Al fin y al cabo la cadena tiene que tener preparado el mejor producto posible para su venta y emisión. ¿Significa esto que si no hay que hacer cambios no es un Piloto? En principio no. Resulta más barato hacer cambios en capítulos subsiguientes — Svetlana en el segundo episodios pierde una hija, esconde al hijo y cambia al chofer, por poner un ejemplo reciente— de manera que lo que se ve en el Piloto sirve para los episodios solicitados a posteriori, con lo que sí se ha usado para realizar cambios internos. Pero en realidad ese proceso de utilizar el llamémoslo feedback para mejorar la serie se produce ahora constantemente tras el cambio de modelo, recordemos que no es lo mismo encragar una serie entera de veinticuatro episodios contando el piloto que encargar seis episodios, luego cinco más, después nueve y tres para redondear hasta los veinticuatro.
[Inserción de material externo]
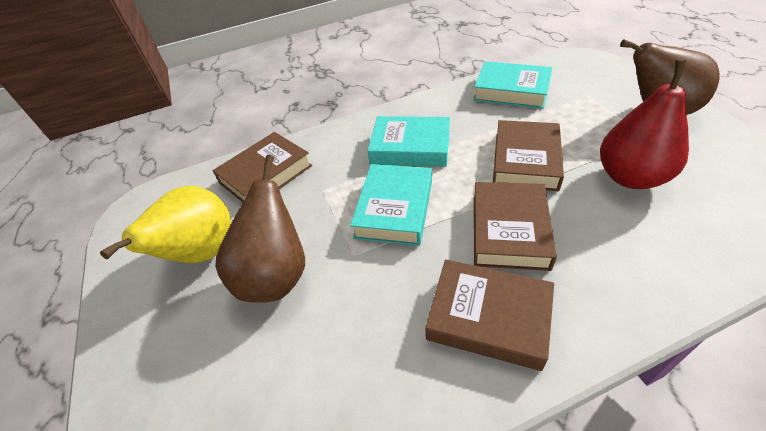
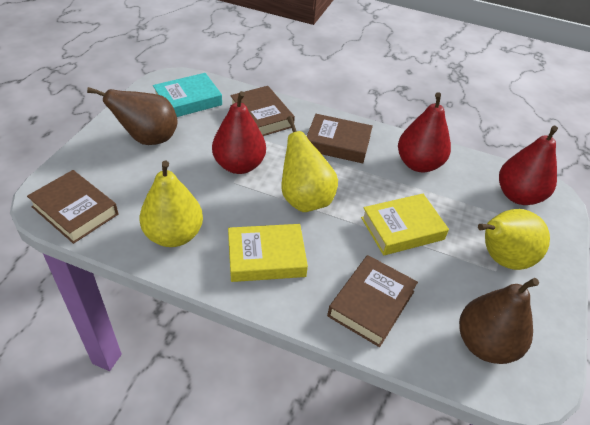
red pear: 1 -> 3
turquoise book: 3 -> 1
yellow book: 0 -> 2
yellow pear: 1 -> 3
En cada pedido se harán cambios y ajustes que junto a la maor organización y fluidez de las comunicaciones gracais a internet permitirán anotar lo que gusta y lo que no (lo que gusta más o menos porque como se puede imaginar cualquier opiniones hay para todos, si hasta ‘Till Death ha tenido a casi un millón de espectadores en su cuarto y último año) con lo que viviremos un estado de Piloto continuo.

Pero no se nos puede olvidar que su función real es… vender. Se supone que nosotros no lo vamos a ver —ni a saber- pero hay que convencer a las cadenas pequeñajas americanas de que compren LA serie para emitirla a esa hora. En España resulta casi imposible de entender el asunto pero en eralidad no es tan complicado. En USA existen multitud de pequeñas emisoras, muchas para una misma localidad, que se dividen entre las que están asociadas a una cadena —y, por tanto, van a emitr con bastante probabilidad cualquier morr… serie que tengan— y las libres, que van picoteando de uno y otro lado. Obviamente a esas hay que convencerla de que VillaLobos es mejor que Médicos con Problemas o Triple Agente Doble . Que se gasten la pasta en lo tuyo. Y para eso hay que enseñarles la serie —el Piloto— y fingir que haces caso a sus sugerencias:

- No está mal pero la chica devería ir vestida hasta el cuello y el policía tener mayor autoridad.

- Me aprece una buena apuesta aunque el abanico étnico está poco desarrollado y.. ¿nadie hace Surf en esa serie?

Sí, amigos, vender a la vez para el centro de USA y su costa a la vez es fuente de muchas diversiones. ¡Menos mal que los Amish no tienen canales de televisión!

A vosotros os puede parecer una tontada pero ha habido series de esas que parecen que van a arrasar en premios y statu de culto que se quedan en nada por no encontrar un público objetivo , siendo un ejemplo reciente Pretty/Handomse.

Pero lo más habitual será, para no perder la serie, cuya compra ha sido aprobada por los responsables de turno y sus comites, y poder aplacarlos con algo en segunda ronda se vacía lo de dentro y se remodela del todo. Algo así como decidir que no quieres seguir con tu turno en la frutería y cambiarte con tu malvado hermano gemelo de una dimensión alternativa que sólo quiere comprar dos piñas. Y si cuela, cuela.

Así que al final la filosofía de mantener el nombre del río aunque los baños sean distintos, propia de Heráclito, se impone. Y por eso mismo Edgar Floats.